Search code examples
pythondictionary-comprehension

Dictionary comprehension with a nested list


I have a string of characters and a list of characters. I wish to create a dictionary in which the keys are the characters as and the values are the list, only without the key character.

A string of characters:

sequence = 'ATGCG'

The list:

bases = ['C', 'T', 'A', 'G']

The resulting dictionary would be:

{'A': ['C', 'T', 'G'],
 'T': ['C', 'A', 'G'],
 'G': ['C', 'T', 'A'],
 'C': ['T', 'A', 'G'],
 'G': ['C', 'T', 'A'],
}

I tried using the following code but got a list of 4 items:

variations = {current_base: [base for base in bases if current_base != base]
              for current_base in sequence}

I'd love to get ideas regarding what I'm doing wrong. Thanks.


Solution

  • What you want to do is impossible, a dictionary cannot have duplicated keys.

    {'A': ['C', 'T', 'G'],
     'T': ['C', 'A', 'G'],
     'G': ['C', 'T', 'A'],
     'C': ['T', 'A', 'G'],
     'G': ['C', 'T', 'A'], ## this is impossible
    }
    

    You can use a list of tuples instead.

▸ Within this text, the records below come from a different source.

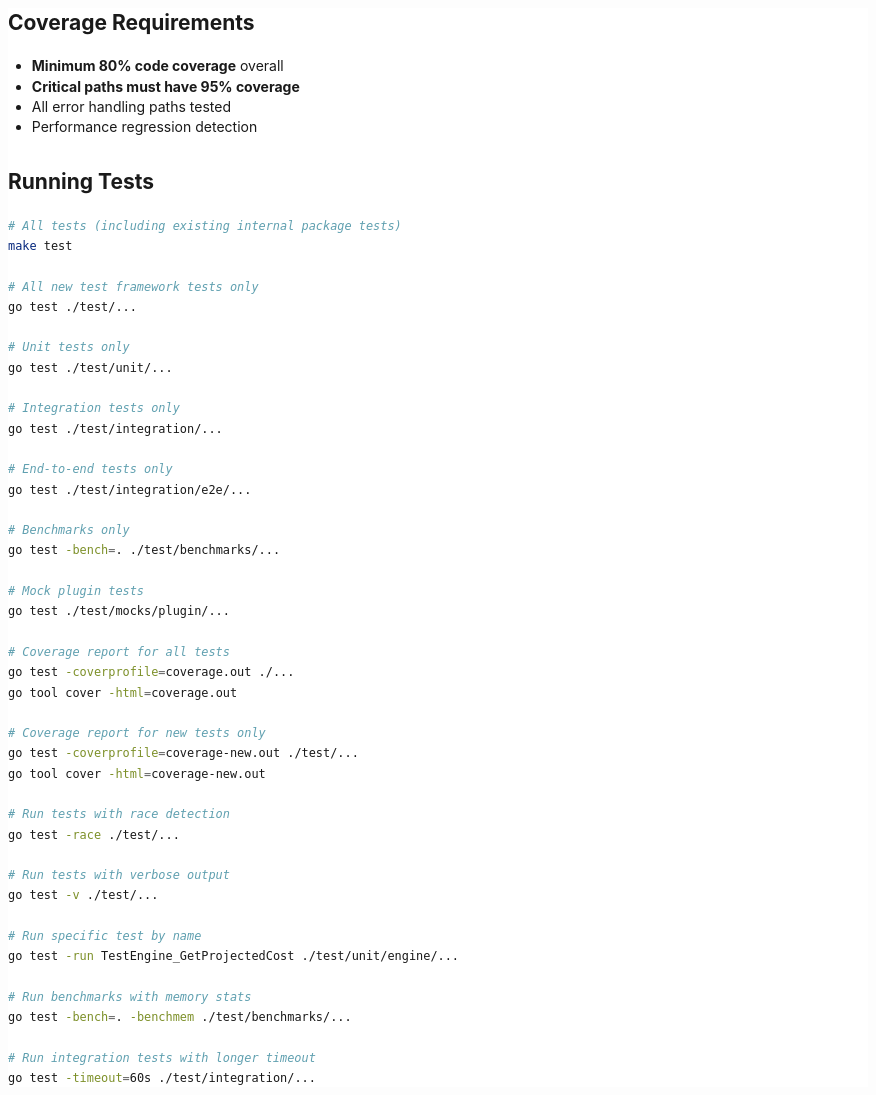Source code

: ## Coverage Requirements

- **Minimum 80% code coverage** overall
- **Critical paths must have 95% coverage**
- All error handling paths tested
- Performance regression detection

## Running Tests

```bash
# All tests (including existing internal package tests)
make test

# All new test framework tests only
go test ./test/...

# Unit tests only
go test ./test/unit/...

# Integration tests only  
go test ./test/integration/...

# End-to-end tests only
go test ./test/integration/e2e/...

# Benchmarks only
go test -bench=. ./test/benchmarks/...

# Mock plugin tests
go test ./test/mocks/plugin/...

# Coverage report for all tests
go test -coverprofile=coverage.out ./...
go tool cover -html=coverage.out

# Coverage report for new tests only
go test -coverprofile=coverage-new.out ./test/...
go tool cover -html=coverage-new.out

# Run tests with race detection
go test -race ./test/...

# Run tests with verbose output
go test -v ./test/...

# Run specific test by name
go test -run TestEngine_GetProjectedCost ./test/unit/engine/...

# Run benchmarks with memory stats
go test -bench=. -benchmem ./test/benchmarks/...

# Run integration tests with longer timeout
go test -timeout=60s ./test/integration/...
```
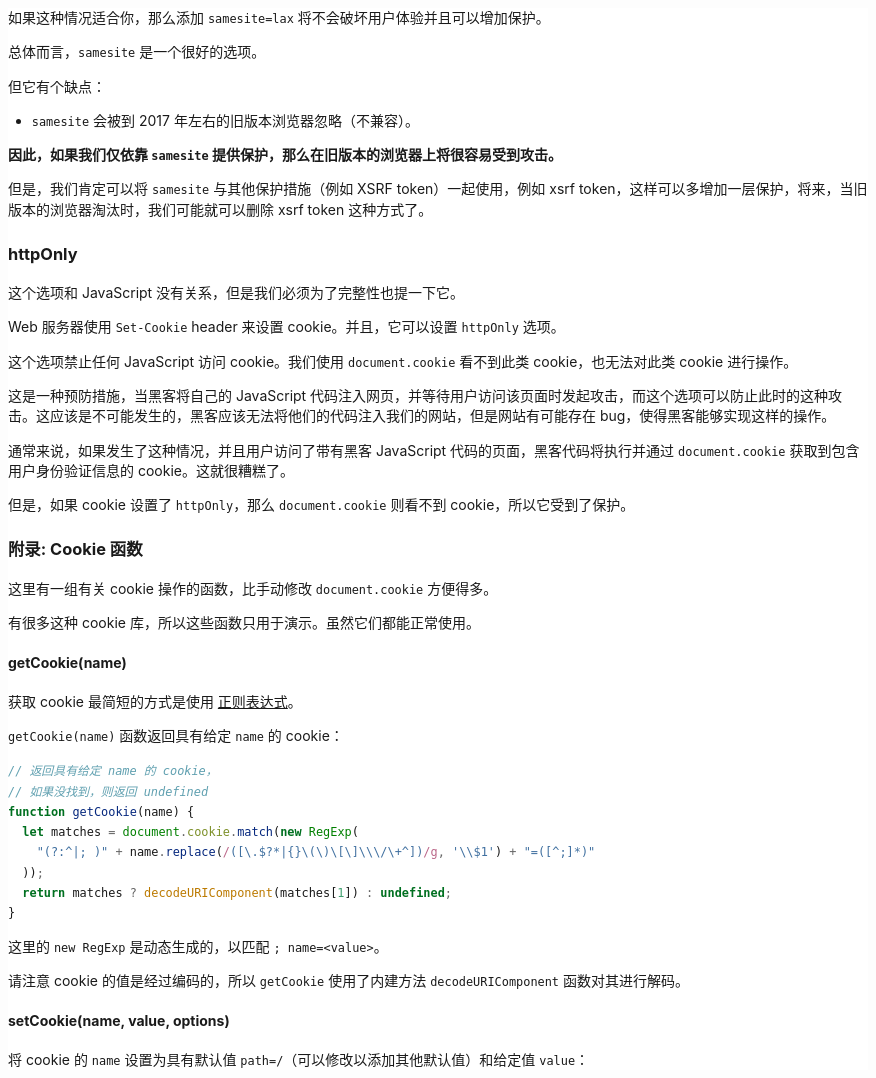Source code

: 如果这种情况适合你，那么添加 `samesite=lax` 将不会破坏用户体验并且可以增加保护。

总体而言，`samesite` 是一个很好的选项。

但它有个缺点：

- `samesite` 会被到 2017 年左右的旧版本浏览器忽略（不兼容）。

**因此，如果我们仅依靠 `samesite` 提供保护，那么在旧版本的浏览器上将很容易受到攻击。**

但是，我们肯定可以将 `samesite` 与其他保护措施（例如 XSRF token）一起使用，例如 xsrf token，这样可以多增加一层保护，将来，当旧版本的浏览器淘汰时，我们可能就可以删除 xsrf token 这种方式了。

### httpOnly

这个选项和 JavaScript 没有关系，但是我们必须为了完整性也提一下它。

Web 服务器使用 `Set-Cookie` header 来设置 cookie。并且，它可以设置 `httpOnly` 选项。

这个选项禁止任何 JavaScript 访问 cookie。我们使用 `document.cookie` 看不到此类 cookie，也无法对此类 cookie 进行操作。

这是一种预防措施，当黑客将自己的 JavaScript 代码注入网页，并等待用户访问该页面时发起攻击，而这个选项可以防止此时的这种攻击。这应该是不可能发生的，黑客应该无法将他们的代码注入我们的网站，但是网站有可能存在 bug，使得黑客能够实现这样的操作。

通常来说，如果发生了这种情况，并且用户访问了带有黑客 JavaScript 代码的页面，黑客代码将执行并通过 `document.cookie` 获取到包含用户身份验证信息的 cookie。这就很糟糕了。

但是，如果 cookie 设置了 `httpOnly`，那么 `document.cookie` 则看不到 cookie，所以它受到了保护。

### 附录: Cookie 函数

这里有一组有关 cookie 操作的函数，比手动修改 `document.cookie` 方便得多。

有很多这种 cookie 库，所以这些函数只用于演示。虽然它们都能正常使用。

#### getCookie(name)

获取 cookie 最简短的方式是使用 [正则表达式](https://zh.javascript.info/regular-expressions)。

`getCookie(name)` 函数返回具有给定 `name` 的 cookie：

```javascript
// 返回具有给定 name 的 cookie，
// 如果没找到，则返回 undefined
function getCookie(name) {
  let matches = document.cookie.match(new RegExp(
    "(?:^|; )" + name.replace(/([\.$?*|{}\(\)\[\]\\\/\+^])/g, '\\$1') + "=([^;]*)"
  ));
  return matches ? decodeURIComponent(matches[1]) : undefined;
}
```

这里的 `new RegExp` 是动态生成的，以匹配 `; name=<value>`。

请注意 cookie 的值是经过编码的，所以 `getCookie` 使用了内建方法 `decodeURIComponent` 函数对其进行解码。

#### setCookie(name, value, options)

将 cookie 的 `name` 设置为具有默认值 `path=/`（可以修改以添加其他默认值）和给定值 `value`：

I am taking the opportunity to show you a more efficient method using python sets:

    sequence = 'ATGCG'
    bases = set(list('ACGT'))
    [(b,list(bases.difference(b))) for b in sequence]
    

    NB. actually, it is even more efficient to pre-compute the diffs as you have a potentially very long DNA sequence, but only 4 bases:

    sequence = 'ATGCG'
    bases = set(list('ACGT'))
    diffs = {b: list(bases.difference(b)) for b in bases}
    [(b,diffs[b]) for b in sequence]
    

    output:

    [('A', ['T', 'C', 'G']),
     ('T', ['A', 'C', 'G']),
     ('G', ['T', 'A', 'C']),
     ('C', ['T', 'A', 'G']),
     ('G', ['T', 'A', 'C'])]
    
    alternative output using the position as key:
    {i: list(bases.difference(b)) for i,b in enumerate(sequence)}
    

    output:

    {0: ['T', 'C', 'G'],
     1: ['A', 'C', 'G'],
     2: ['T', 'A', 'C'],
     3: ['T', 'A', 'G'],
     4: ['T', 'A', 'C']}